Sunday, 9 September 2012

Map vs. the Landscape

Architects think in maps. Unlike real-world building architects, though, most IT architects cannot just walk to the construction site and get a feeling of the environment. Plus, the time is shorter to cover the spatial dimension of the system. In a time, where high speed links become standard and our perception of the state of a system is like "a star that burned out 50.000 years ago" IT architects need to fly high to cover the distance, even quite literally if they need to coordinate worldwide distributed systems, development teams and clients.

The maps we currently have of systems are not capable of showing the right dimensions. We might even say that UML only covers the obvious parts, the IDE-supported parts, the fine-granular building blueprint instead of the actual, visionary architecture. Mapping functional, parallel, non-structured elements in UML is possible but loses any visually helpful information in the process.  If we look at the interesting systems, the large systems, the old proverb  "The most alluring part of a map is that which is unmappable" becomes true again.
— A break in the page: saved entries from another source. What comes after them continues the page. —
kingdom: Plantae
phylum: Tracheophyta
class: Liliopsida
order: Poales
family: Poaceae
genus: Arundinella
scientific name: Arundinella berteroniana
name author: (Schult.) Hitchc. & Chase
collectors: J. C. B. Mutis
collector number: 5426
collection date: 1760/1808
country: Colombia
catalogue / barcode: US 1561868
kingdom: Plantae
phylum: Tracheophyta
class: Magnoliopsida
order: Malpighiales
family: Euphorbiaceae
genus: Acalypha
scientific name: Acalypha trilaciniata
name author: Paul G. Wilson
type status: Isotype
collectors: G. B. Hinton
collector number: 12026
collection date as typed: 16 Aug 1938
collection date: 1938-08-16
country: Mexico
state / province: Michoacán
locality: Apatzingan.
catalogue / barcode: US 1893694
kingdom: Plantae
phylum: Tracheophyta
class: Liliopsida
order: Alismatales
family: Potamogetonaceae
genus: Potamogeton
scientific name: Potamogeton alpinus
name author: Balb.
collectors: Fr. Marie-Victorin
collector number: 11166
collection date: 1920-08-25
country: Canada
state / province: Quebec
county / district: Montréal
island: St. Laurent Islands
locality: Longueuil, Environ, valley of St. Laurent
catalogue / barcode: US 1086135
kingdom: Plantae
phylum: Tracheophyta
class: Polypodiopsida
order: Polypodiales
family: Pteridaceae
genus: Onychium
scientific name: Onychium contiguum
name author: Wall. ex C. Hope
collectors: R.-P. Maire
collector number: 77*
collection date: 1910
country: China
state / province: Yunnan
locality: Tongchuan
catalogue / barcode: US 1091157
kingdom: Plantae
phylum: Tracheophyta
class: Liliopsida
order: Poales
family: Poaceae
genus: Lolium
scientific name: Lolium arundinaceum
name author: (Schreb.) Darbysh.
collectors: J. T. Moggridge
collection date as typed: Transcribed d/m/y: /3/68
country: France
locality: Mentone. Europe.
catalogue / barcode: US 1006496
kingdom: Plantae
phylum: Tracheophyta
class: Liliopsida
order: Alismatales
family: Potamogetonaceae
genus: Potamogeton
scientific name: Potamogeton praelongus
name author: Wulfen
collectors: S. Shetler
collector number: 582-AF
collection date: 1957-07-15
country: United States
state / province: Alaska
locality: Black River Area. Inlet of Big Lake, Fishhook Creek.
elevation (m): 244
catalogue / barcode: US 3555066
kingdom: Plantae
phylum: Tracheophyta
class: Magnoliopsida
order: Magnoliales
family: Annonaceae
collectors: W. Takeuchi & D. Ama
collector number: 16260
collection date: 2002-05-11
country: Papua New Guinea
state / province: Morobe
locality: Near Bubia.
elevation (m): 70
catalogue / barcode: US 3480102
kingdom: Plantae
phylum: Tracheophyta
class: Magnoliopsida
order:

20 years ago the Agile Manifest was the spearhead of a movement that banned documentation as chronically outdated. 20 years later, with emergent, fault-tolerant architectures we need to be able to look at the runtime state of a system, judging its functional and technical change over time, it's clients and connected systems, rather than arranging the building blocks upfront. Process Mining, Architecture Integrity Control (and adapt) and Continuous Refactoring become crucial. Evaluation becomes the key step of an architecture, not design. The architect becomes an explorer with an idea, rather than a supervisor with a plan.

How could we map this changing landscape?

And I expected it to be wonderful - it was.
I expected the world to be sad - and it was.
I just didn't expect it to be so big.